Prince des Ténèbres (Prince of Darkness) de John Carpenter - 1987
Un peu partagé par cette énième vision de Prince of Darkness, considéré par beaucoup (dont moi jusqu'à présent) comme un chef-d'oeuvre. C'est vrai qu'au niveau de la pure mise en scène, c'est un des Carpenter les plus aboutis. Le sens de l'espace du compère prend ici toute son ampleur, par l'utilisation maximum des possibilités de son décor. Chaque pièce de cette église est utilisée dans ses moindres recoins, jusqu'à un vertigineux jeu de proximité/distance entre les monstres et leur victime dans la dernière demi-heure. Par la virtusoité du montage, il arrive à relier entre eux 3 ou 4 évènements dispersés dans l'espace, jusqu'à nous faire perdre toute notion géographique : la peur en est décuplée, puisqu'on ne sait jamais si le danger est tout proche ou non. Cette dernière partie est sans aucun doute la plus brillante, Carpenter dosant avec un immense savoir-faire la montée de la tension : il use du gore et du cradingue avec un sens du spectacle et de la fascination imparable, tout en restant au plus près des angoisses de ses héros, le tout dans une lenteur extraordinaire. La mort, une fois de plus, est montrée dans son aspect inéluctable, elle a tout son temps pour agir. Jamais peut-être Big John n'avait pris autant son temps pour nous faire peur, et cette fin est d'une audace de rythme qui fait merveille.

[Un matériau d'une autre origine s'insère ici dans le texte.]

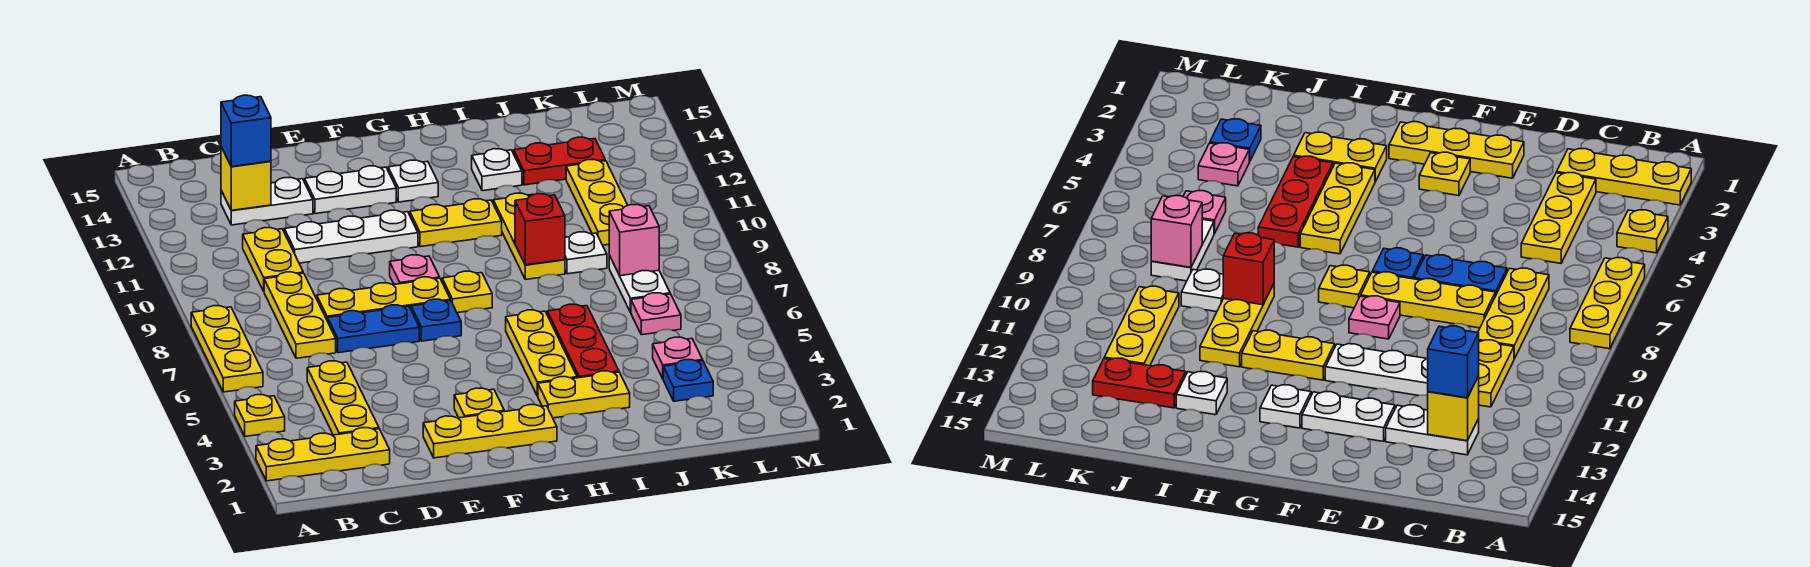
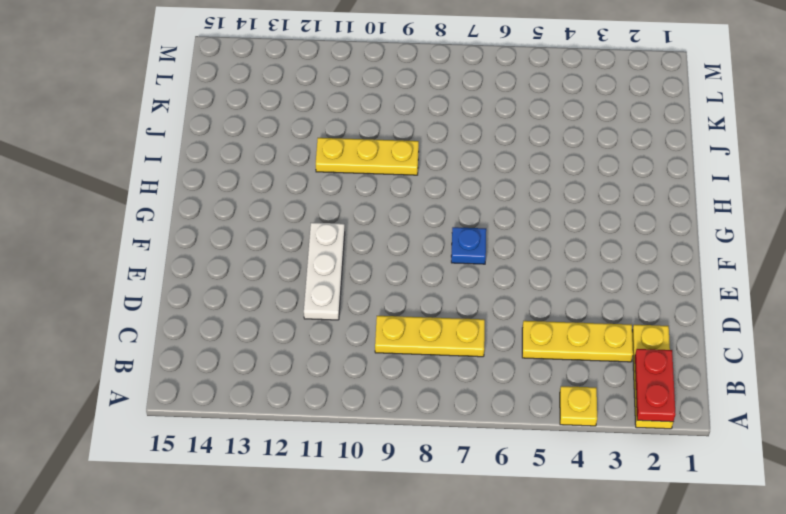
red 1x2 plate [635,349,676,422] -> red 1x2 plate moved to [514,137,605,185]
none -> yellow 1x3 plate [191,306,263,392]
none -> yellow 1x2 plate [243,228,303,291]
none -> white 1x2 plate [221,178,313,225]
none -> blue 1x2 plate [328,305,419,353]

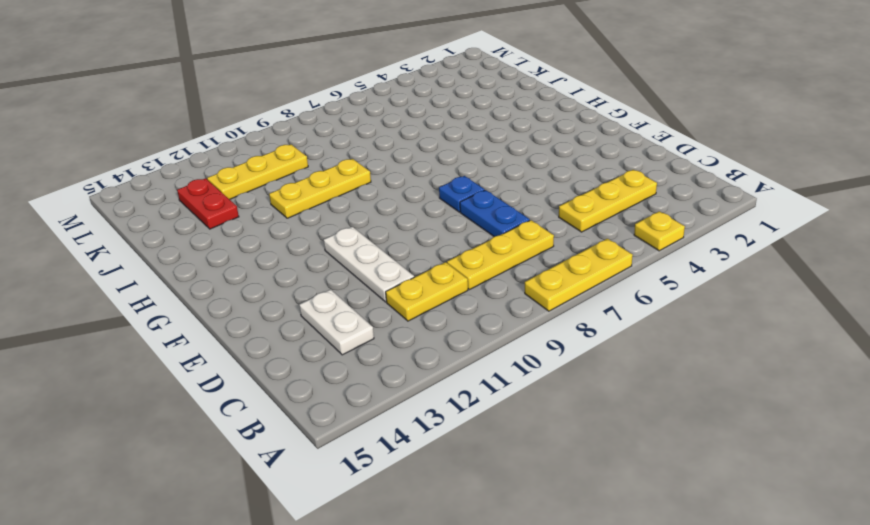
none -> yellow 1x3 plate [256,428,390,481]
none -> yellow 1x3 plate [317,277,450,321]
none -> yellow 1x3 plate [423,405,557,458]
none -> white 1x2 plate [305,166,396,214]

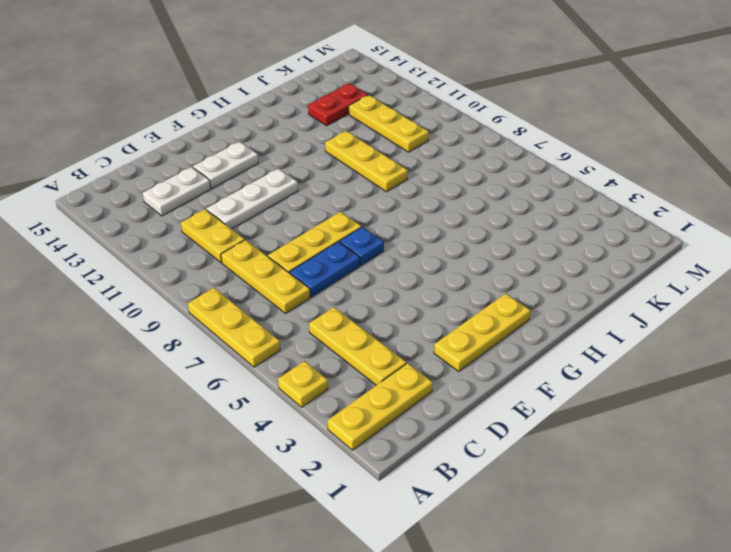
none -> yellow 1x1 plate [454,388,504,418]
none -> pink 1x1 plate [390,255,440,284]
none -> yellow 1x1 plate [442,271,492,313]
none -> yellow 1x2 plate [410,199,502,247]

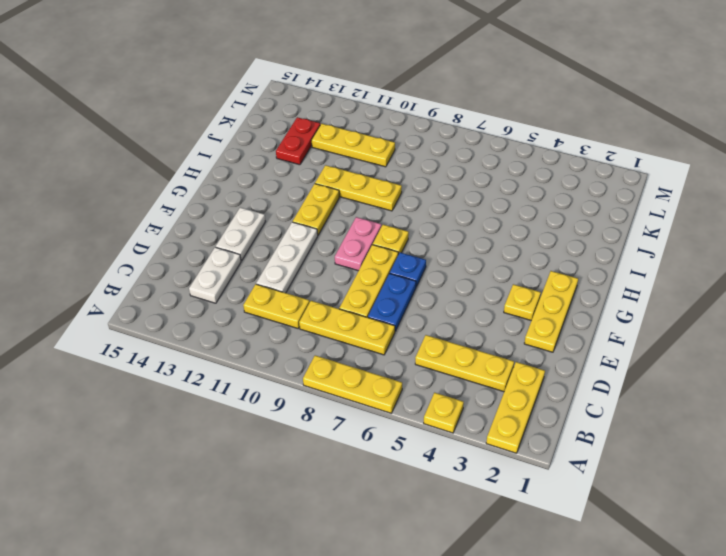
pink 1x2 plate [335,217,381,271] -> pink 1x1 plate [390,255,440,284]
none -> white 1x1 plate [388,160,438,202]
none -> yellow 1x2 plate [538,371,630,418]
none -> yellow 1x3 plate [506,310,577,396]
none -> red 1x3 plate [547,304,619,378]

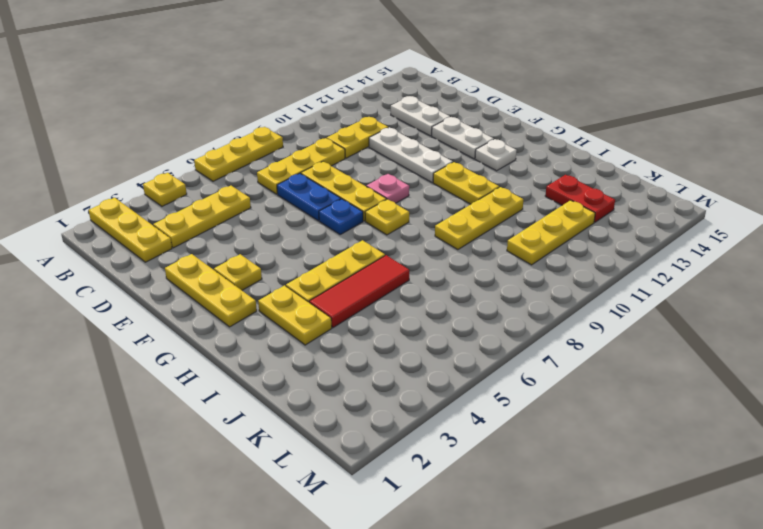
red 1x3 tile [309,255,409,328] -> red 1x3 plate [547,304,619,378]
none -> white 1x1 plate [472,149,522,191]
none -> white 1x1 plate [565,232,607,274]
none -> blue 1x1 plate [663,360,713,401]
none -> pink 1x1 plate [653,337,703,378]

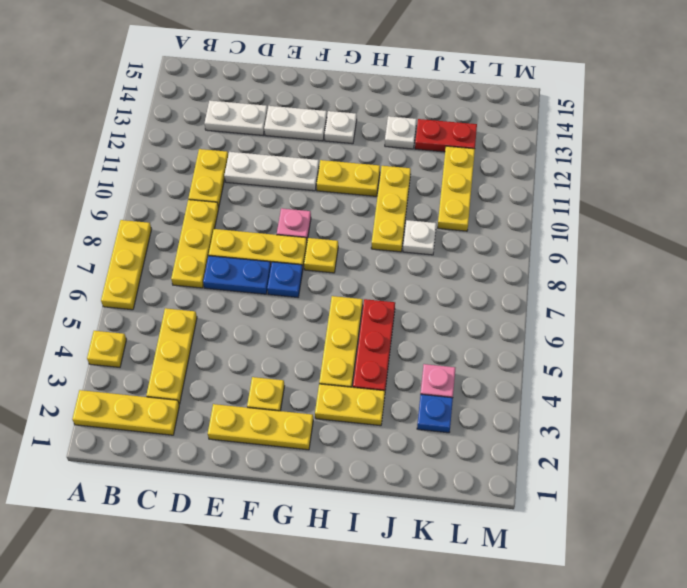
none -> pink 1x1 plate [631,293,681,335]
none -> white 1x2 plate [609,256,670,312]
none -> yellow 1x1 brick [221,147,271,210]
none -> red 1x1 brick [515,194,565,265]

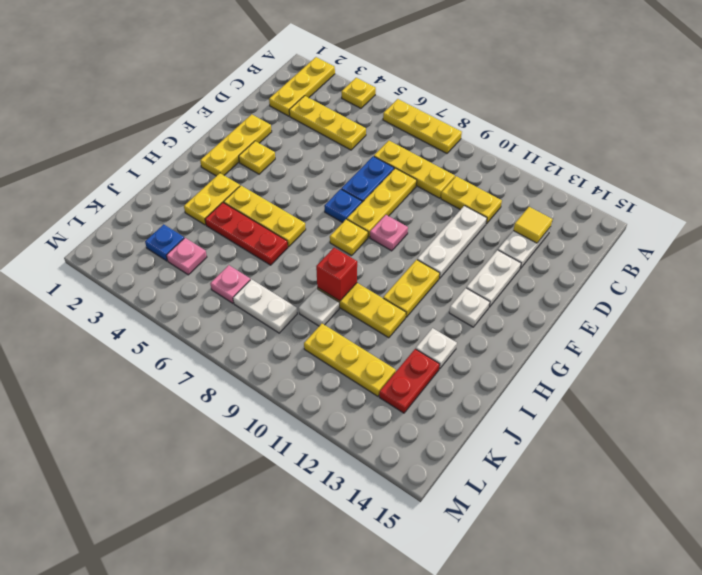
yellow 1x1 tile [513,207,552,243] -> yellow 1x1 brick [221,147,271,210]
none -> pink 1x1 brick [609,205,659,276]
none -> blue 1x1 brick [221,95,271,167]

L'immobilité et la lenteur, les marques définitives du style de Carpenter, agissent aussi dans de nombreuses autres scènes, notamment dans ces impressionnants cadres fixes sur des masses de clodos qui s'assemblent autour de l'église. Ils ne veulent rien, n'agissent pas, ils sont juste là et ils attendent. Ces plans hypnotiques (les mêmes que dans Village of the Damned ou In the Mouth of Madness) agissent uniquement par leur côté "page blanche", par le pouvoir de projection que le spectateur met en eux. Là aussi, un pari sur l'intelligence et sur le pouvoir du cinéma qui fait merveille. Quand la violence éclate, elle est rapide et brusque, JC ne s'apesantissant jamais sur elle, revenant très vite à son histoire après ces moments de spectacle pur. Pourtant, les motifs inquiétants sont légion, on dirait même parfois une compil du genre : eclipse mystérieuse, insectes gluants, morts-vivants, vampires, assassinats sauvages, para-normal, on en a pour son argent. Sans souci de réelle cohésion dans ce catalogue des horreurs, Carpenter semble éprouver un malin plaisir à créer de l'inquiétude coûte que coûte, même si ça ne correspond à rien dans son histoire.
Mais sur cette mise en scène brillante, il est dommage de plaquer un scénario aussi fumeux. Arrêtez-moi si je me trompe, mais il semblerait bien que, pour cette fois, JC n'ait pas grand-chose à raconter. Il se réfugie dans une sorte de trame fantastico-mystique assez laborieuse, tendance indigne chez le maître auteur de quelques-uns des films les plus anars qui soient. On comprend vaguement qu'il voudrait raconter une Genèse à l'envers, ou l'avènement d'un Messie du Mal négatif du Christ ; on voit bien qu'il tente de multiplier les plans signifiants pour nous faire comprendre son propos (une héroïne qui finit bras en croix dans un discours prémonitoire, une Sainte-Marie bis toute couverte de croûtes peu avenantes, un oecuménisme cul-béni dans les acteurs, qu'il va s'empresser de pulvériser...) ; mais ça ne suffit pas à donner un vrai fond à ce film, et on s'embourbe un peu dans cette mystique désuète et pas passionnante. Les acteurs ont l'air d'y croire, pour leur part, ce qui les rend un chouïa ridicules (Pleasence en curé concerné, comme d'hab). Il y aurait eu lieu à un grand film-somme du cinéma de Carpenter ; tel quel, ce n'est qu'un agréable moment de virtuosité formelle.